[Stored records]
──────────

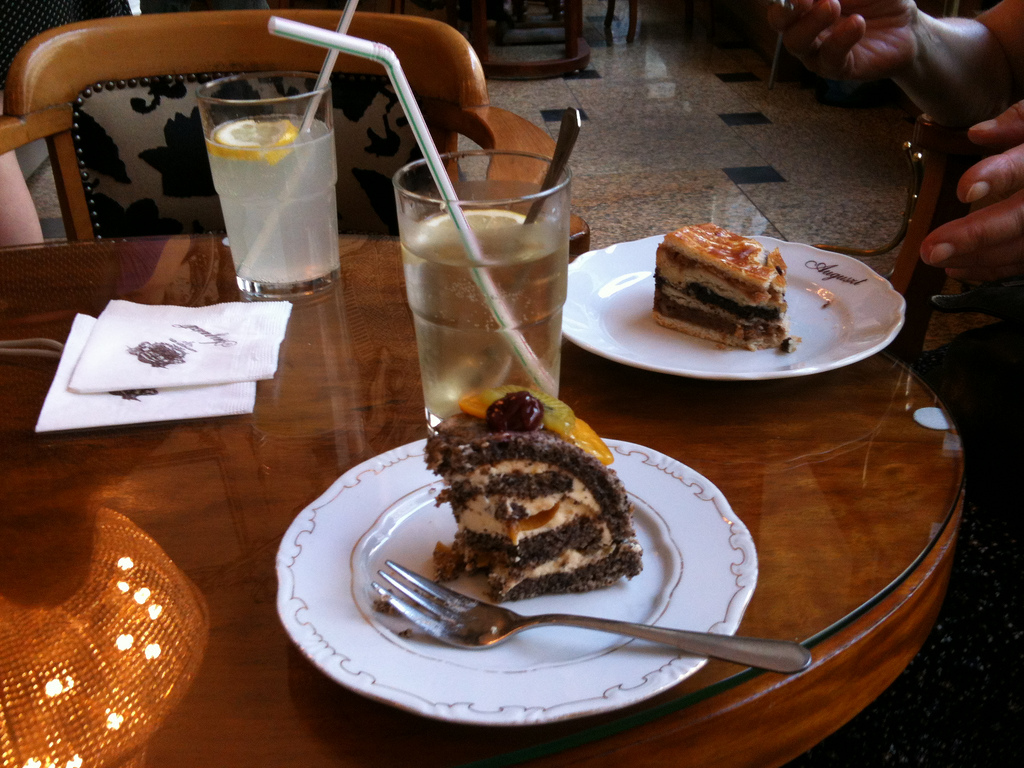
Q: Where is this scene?
A: In a restaurant.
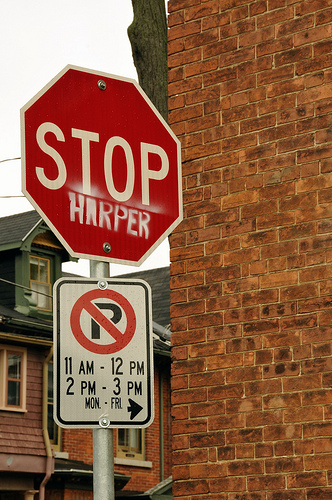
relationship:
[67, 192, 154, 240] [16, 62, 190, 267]
graffiti written on stop sign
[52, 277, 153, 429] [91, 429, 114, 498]
sign on pole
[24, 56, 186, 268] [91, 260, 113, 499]
sign on a pole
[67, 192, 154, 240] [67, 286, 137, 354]
graffiti on a letter p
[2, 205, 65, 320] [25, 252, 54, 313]
attic has window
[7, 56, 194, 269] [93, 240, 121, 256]
sign has bolts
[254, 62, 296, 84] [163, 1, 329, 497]
brick on building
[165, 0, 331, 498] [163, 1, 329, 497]
brick on building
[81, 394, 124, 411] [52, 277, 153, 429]
lettering on sign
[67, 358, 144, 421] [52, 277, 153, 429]
hours are on sign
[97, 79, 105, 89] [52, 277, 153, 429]
screw on sign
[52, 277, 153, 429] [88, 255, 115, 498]
sign attached to pipe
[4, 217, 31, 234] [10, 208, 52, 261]
shingles are on house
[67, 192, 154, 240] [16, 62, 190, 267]
graffiti on stop sign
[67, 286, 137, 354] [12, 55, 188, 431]
letter p on sign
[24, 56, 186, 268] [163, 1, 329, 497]
sign next to building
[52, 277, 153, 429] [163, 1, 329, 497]
sign next to building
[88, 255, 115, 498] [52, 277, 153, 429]
pipe holding sign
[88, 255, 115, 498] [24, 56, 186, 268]
pipe holding sign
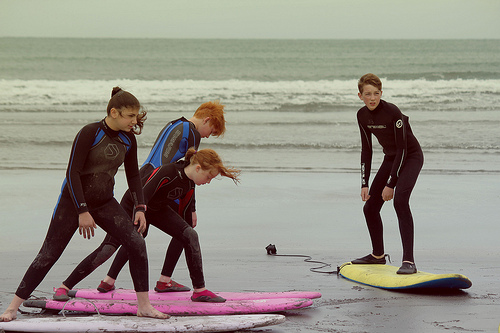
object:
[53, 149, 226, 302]
girl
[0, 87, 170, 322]
girl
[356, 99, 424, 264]
swimsuit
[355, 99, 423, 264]
wet suit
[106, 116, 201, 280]
wet suit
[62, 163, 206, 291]
wet suit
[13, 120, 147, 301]
wet suit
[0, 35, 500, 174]
ocean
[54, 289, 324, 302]
boards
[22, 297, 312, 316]
surfboard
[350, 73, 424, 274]
children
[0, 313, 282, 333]
surfboards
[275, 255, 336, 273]
ankle rope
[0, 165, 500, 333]
beach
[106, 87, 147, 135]
hair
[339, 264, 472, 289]
board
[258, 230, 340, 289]
leash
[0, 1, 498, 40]
sky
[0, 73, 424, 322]
they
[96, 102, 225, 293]
kids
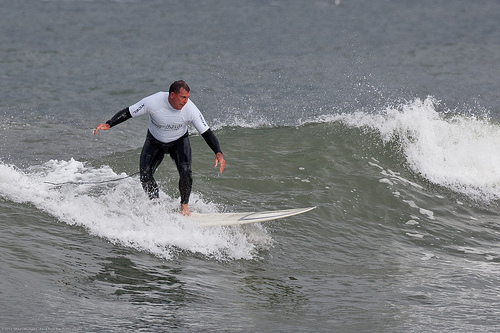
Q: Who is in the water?
A: A man.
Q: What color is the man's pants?
A: Black.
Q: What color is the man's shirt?
A: White.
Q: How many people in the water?
A: One.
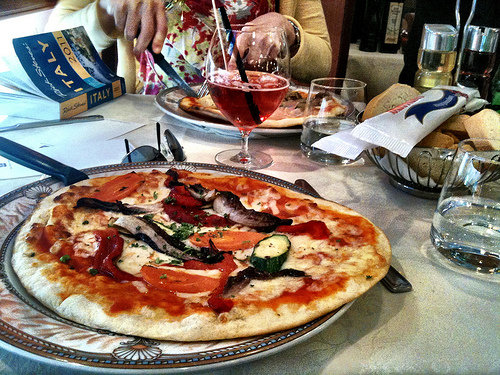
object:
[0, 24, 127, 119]
book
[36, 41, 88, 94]
italy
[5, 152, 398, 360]
pizza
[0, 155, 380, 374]
plate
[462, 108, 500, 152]
bread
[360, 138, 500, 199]
basket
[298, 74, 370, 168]
glass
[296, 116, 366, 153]
water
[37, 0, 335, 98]
woman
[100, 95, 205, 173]
pair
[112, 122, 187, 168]
sunglasses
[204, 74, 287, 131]
juice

──────────

### EXERCISE AIM
Convert the whole listing above into a JSON list of strings, with one string for each line and no blank lines. Leave the pictures out of the answer.

### OUTPUT FOR THIS TASK
[
  "Q: Where is this scene?",
  "A: In a restaurant.",
  "relationship:",
  "[67, 192, 154, 240] [16, 62, 190, 267]",
  "graffiti written on stop sign",
  "[52, 277, 153, 429] [91, 429, 114, 498]",
  "sign on pole",
  "[24, 56, 186, 268] [91, 260, 113, 499]",
  "sign on a pole",
  "[67, 192, 154, 240] [67, 286, 137, 354]",
  "graffiti on a letter p",
  "[2, 205, 65, 320] [25, 252, 54, 313]",
  "attic has window",
  "[7, 56, 194, 269] [93, 240, 121, 256]",
  "sign has bolts",
  "[254, 62, 296, 84] [163, 1, 329, 497]",
  "brick on building",
  "[165, 0, 331, 498] [163, 1, 329, 497]",
  "brick on building",
  "[81, 394, 124, 411] [52, 277, 153, 429]",
  "lettering on sign",
  "[67, 358, 144, 421] [52, 277, 153, 429]",
  "hours are on sign",
  "[97, 79, 105, 89] [52, 277, 153, 429]",
  "screw on sign",
  "[52, 277, 153, 429] [88, 255, 115, 498]",
  "sign attached to pipe",
  "[4, 217, 31, 234] [10, 208, 52, 261]",
  "shingles are on house",
  "[67, 192, 154, 240] [16, 62, 190, 267]",
  "graffiti on stop sign",
  "[67, 286, 137, 354] [12, 55, 188, 431]",
  "letter p on sign",
  "[24, 56, 186, 268] [163, 1, 329, 497]",
  "sign next to building",
  "[52, 277, 153, 429] [163, 1, 329, 497]",
  "sign next to building",
  "[88, 255, 115, 498] [52, 277, 153, 429]",
  "pipe holding sign",
  "[88, 255, 115, 498] [24, 56, 186, 268]",
  "pipe holding sign",
  "object:",
  "[53, 149, 226, 302]",
  "girl",
  "[0, 87, 170, 322]",
  "girl",
  "[356, 99, 424, 264]",
  "swimsuit",
  "[355, 99, 423, 264]",
  "wet suit",
  "[106, 116, 201, 280]",
  "wet suit",
  "[62, 163, 206, 291]",
  "wet suit",
  "[13, 120, 147, 301]",
  "wet suit",
  "[0, 35, 500, 174]",
  "ocean",
  "[54, 289, 324, 302]",
  "boards",
  "[22, 297, 312, 316]",
  "surfboard",
  "[350, 73, 424, 274]",
  "children",
  "[0, 313, 282, 333]",
  "surfboards",
  "[275, 255, 336, 273]",
  "ankle rope",
  "[0, 165, 500, 333]",
  "beach",
  "[106, 87, 147, 135]",
  "hair",
  "[339, 264, 472, 289]",
  "board",
  "[258, 230, 340, 289]",
  "leash",
  "[0, 1, 498, 40]",
  "sky",
  "[0, 73, 424, 322]",
  "they",
  "[96, 102, 225, 293]",
  "kids",
  "Q: Who is in the water?",
  "A: A man.",
  "Q: What color is the man's pants?",
  "A: Black.",
  "Q: What color is the man's shirt?",
  "A: White.",
  "Q: How many people in the water?",
  "A: One.",
  "object:",
  "[0, 24, 127, 119]",
  "book",
  "[36, 41, 88, 94]",
  "italy",
  "[5, 152, 398, 360]",
  "pizza",
  "[0, 155, 380, 374]",
  "plate",
  "[462, 108, 500, 152]",
  "bread",
  "[360, 138, 500, 199]",
  "basket",
  "[298, 74, 370, 168]",
  "glass",
  "[296, 116, 366, 153]",
  "water",
  "[37, 0, 335, 98]",
  "woman",
  "[100, 95, 205, 173]",
  "pair",
  "[112, 122, 187, 168]",
  "sunglasses",
  "[204, 74, 287, 131]",
  "juice"
]